Using the text about the network connection problem, answer the following:
1. Which module is said to probably not support 100baseT yet?
2. What sample IPv4 address does the reply give?
3. Which startup scripts are now executed before the network scripts?

### Extract to read
· · · ·

The module pcnet_cs probably doesn't support 100baseT yet.

 # --I don't think protocol is my problem, but I noticed in the 
 # course of my
 # travels that there's an IPv6, and I appear to have IPv4. 
 # Should I get the
 # newer version?
 # 

No.  IPv4=xxx.xxx.xxx.xxx (ie 192.168.0.1) and
IPv6=xxx.xxx.xxx.xxx.xxx.xxx.xxx.xxx (approximately)

 # 
 # Everything that sounds network related in my /var/logs/messages file
 # (hopefully without too much other stuff mixed in):
 # 
 # ifup: Delaying eth0 initialization.
 # network: Bringing up interface eth0 failed

I understand that you modified the startup scripts so that
/etc/rc.d/rc3.d,rc5.d/*pcmcia is executed before
/etc/rc.d/rc3.d,rc5.d/*network.  Good.

· · · ·

### Information given
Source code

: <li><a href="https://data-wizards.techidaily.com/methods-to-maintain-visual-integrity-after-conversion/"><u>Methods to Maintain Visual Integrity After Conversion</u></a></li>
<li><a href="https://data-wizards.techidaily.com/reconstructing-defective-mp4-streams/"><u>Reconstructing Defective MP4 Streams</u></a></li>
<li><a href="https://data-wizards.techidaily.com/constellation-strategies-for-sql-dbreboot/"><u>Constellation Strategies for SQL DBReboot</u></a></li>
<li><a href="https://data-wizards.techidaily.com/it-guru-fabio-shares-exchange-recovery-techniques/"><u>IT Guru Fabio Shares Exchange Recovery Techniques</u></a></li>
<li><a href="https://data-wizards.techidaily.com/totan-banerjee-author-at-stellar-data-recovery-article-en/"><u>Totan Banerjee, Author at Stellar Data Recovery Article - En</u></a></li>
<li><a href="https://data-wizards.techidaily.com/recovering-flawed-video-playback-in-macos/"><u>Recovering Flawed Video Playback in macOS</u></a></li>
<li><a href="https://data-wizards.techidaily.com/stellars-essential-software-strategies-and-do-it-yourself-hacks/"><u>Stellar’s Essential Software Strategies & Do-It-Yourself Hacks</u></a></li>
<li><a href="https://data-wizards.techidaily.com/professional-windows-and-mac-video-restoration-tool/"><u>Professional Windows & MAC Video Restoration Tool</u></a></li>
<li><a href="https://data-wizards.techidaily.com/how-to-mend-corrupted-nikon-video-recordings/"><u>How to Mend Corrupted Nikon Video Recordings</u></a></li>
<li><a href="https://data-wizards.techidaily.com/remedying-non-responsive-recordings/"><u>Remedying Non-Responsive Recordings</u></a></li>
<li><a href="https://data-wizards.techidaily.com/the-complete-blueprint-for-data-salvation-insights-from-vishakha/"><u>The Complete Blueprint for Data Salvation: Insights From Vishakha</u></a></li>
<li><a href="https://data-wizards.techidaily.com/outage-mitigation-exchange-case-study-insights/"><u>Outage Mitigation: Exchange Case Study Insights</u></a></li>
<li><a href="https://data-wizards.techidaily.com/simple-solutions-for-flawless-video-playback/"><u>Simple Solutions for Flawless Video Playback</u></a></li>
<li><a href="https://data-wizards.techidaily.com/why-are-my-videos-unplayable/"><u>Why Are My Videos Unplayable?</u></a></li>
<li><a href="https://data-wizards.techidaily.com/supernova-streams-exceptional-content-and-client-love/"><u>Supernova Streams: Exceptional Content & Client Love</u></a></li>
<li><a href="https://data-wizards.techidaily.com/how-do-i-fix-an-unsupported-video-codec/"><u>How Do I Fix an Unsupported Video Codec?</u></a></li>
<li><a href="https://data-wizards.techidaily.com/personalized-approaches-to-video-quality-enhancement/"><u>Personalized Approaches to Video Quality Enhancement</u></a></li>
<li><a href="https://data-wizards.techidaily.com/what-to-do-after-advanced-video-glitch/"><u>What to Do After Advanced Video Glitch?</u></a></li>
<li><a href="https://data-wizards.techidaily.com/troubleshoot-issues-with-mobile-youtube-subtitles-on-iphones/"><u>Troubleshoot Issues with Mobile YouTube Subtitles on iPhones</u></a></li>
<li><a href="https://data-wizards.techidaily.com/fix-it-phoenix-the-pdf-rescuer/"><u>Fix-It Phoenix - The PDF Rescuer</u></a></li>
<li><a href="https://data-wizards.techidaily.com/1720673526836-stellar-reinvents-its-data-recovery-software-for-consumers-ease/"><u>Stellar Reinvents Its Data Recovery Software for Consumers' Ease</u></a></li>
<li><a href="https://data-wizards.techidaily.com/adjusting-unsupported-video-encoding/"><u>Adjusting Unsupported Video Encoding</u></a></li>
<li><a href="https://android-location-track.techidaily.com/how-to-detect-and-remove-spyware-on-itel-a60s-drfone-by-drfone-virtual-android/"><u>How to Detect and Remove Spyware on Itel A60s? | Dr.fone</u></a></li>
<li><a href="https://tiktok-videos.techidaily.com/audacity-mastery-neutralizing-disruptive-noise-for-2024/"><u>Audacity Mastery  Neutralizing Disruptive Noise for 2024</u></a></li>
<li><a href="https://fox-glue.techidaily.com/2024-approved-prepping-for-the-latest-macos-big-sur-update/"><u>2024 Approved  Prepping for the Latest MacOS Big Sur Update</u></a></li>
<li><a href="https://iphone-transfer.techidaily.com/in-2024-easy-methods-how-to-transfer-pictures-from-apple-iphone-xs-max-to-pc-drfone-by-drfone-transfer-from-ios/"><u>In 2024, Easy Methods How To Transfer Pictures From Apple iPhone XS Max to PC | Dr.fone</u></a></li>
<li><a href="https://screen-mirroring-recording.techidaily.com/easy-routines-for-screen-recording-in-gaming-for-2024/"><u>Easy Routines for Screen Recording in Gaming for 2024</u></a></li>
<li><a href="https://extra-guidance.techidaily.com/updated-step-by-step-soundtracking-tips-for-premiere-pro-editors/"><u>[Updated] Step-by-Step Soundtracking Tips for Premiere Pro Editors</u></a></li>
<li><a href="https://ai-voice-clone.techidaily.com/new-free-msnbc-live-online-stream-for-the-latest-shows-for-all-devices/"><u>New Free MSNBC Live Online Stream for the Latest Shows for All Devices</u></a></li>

· · · ·

### Result for this task
1. pcnet_cs
2. 192.168.0.1
3. /etc/rc.d/rc3.d,rc5.d/*pcmcia